Ever since then-President Donald Trump received a then-experimental monoclonal antibody treatment of Covid-19 in 2020, Republicans have elevated the antibody cocktail above vaccines and bizarrely promoted the treatment as a symbol of libertarian autonomy.
In a raging pandemic, we should not offer treatments to patients that do not work.
Made in a laboratory and administered by injection to fight Covid, monoclonal antibodies were previously shown to reduce hospitalizations and prevent severe disease. Two of the leading monoclonal antibody treatments have been shown in multiple studies to be ineffective against omicron, which accounts for more than 99 percent of current cases. Those findings prompted the Federal Drug Administration to restrict the use of the treatments.
However, Florida Gov. Ron DeSantis has vowed to fight the Biden administration to make the treatments available to Floridians. “People have a right to access these treatments, and to revoke it on this basis is just fundamentally wrong and we’re going to fight back,” he said Tuesday at a news conference.
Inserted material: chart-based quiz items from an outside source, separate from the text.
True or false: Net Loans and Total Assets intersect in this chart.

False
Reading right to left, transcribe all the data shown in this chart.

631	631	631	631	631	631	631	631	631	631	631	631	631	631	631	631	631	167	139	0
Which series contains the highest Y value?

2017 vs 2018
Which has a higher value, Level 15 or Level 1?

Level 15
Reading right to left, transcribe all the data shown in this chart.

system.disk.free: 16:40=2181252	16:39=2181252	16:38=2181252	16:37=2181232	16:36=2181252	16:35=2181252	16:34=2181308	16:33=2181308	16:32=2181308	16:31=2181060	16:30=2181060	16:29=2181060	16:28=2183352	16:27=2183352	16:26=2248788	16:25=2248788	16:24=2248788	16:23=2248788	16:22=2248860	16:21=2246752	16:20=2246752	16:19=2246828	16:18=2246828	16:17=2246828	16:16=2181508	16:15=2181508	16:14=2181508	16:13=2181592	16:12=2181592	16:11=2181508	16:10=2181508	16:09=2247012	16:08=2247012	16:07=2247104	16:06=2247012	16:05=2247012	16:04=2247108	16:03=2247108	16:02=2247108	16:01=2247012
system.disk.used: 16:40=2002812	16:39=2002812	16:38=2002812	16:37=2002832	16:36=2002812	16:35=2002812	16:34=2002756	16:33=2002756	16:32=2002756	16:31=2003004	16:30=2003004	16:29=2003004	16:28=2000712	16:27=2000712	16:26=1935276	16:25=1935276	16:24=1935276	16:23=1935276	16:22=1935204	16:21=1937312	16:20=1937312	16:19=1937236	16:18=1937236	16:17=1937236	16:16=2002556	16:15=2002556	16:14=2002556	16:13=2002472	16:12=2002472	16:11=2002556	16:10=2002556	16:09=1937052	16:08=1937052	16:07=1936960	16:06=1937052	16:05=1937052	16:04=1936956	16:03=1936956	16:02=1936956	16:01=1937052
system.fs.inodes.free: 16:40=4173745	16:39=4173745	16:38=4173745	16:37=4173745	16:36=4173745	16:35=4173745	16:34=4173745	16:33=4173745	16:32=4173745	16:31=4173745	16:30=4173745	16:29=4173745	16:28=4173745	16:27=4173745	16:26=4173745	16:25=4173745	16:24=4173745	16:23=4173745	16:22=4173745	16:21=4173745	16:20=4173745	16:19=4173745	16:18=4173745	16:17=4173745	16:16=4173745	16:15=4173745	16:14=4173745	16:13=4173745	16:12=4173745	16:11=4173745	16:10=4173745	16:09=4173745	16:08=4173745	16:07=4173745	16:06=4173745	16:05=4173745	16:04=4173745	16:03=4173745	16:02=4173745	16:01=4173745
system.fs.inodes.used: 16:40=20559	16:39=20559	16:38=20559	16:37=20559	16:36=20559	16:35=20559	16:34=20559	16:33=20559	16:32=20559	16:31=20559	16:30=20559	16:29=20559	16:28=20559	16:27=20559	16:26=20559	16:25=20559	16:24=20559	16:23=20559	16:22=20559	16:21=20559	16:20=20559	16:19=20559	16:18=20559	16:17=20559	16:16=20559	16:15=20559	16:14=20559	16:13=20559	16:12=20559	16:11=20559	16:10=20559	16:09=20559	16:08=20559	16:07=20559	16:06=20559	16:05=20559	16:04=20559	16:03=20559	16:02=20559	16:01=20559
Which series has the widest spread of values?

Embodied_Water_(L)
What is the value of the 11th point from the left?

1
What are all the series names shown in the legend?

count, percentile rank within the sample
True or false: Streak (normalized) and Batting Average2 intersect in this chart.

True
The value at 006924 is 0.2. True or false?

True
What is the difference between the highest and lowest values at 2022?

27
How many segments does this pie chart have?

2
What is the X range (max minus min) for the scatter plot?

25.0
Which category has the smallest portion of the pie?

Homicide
If the governor, a Republican, had his way, there would be dozens of monoclonal antibody administration sites across the state, each one staffed with health care workers who are in short supply, each one wasting taxpayer dollars and each one injecting treatments into Americans that not only don’t help them but may even subject them to harmful side effects.
The political tribalism that the pandemic has laid bare has led to certain ineffective treatments for Covid acquiring a symbolic meaning. Ivermectin is no longer a substance to treat parasitic disease but a gateway to purported freedom. Hydroxychloroquine, which has been used to treat malaria, is still being promoted as a silver bullet that creates the foundation for personal choice. Now monoclonal antibodies, which were effective for previous variants of the coronavirus, are similarly being held up as the more freedom-loving response to the pandemic. Vaccines are described as the shackles of a totalitarian state.
We keep seeing variations of the same theme: Drugs and treatments that have proved to be ineffective are described as life-saving alternatives to vaccination, which dangerously gives the public false hope and steers them away from the best protection we have.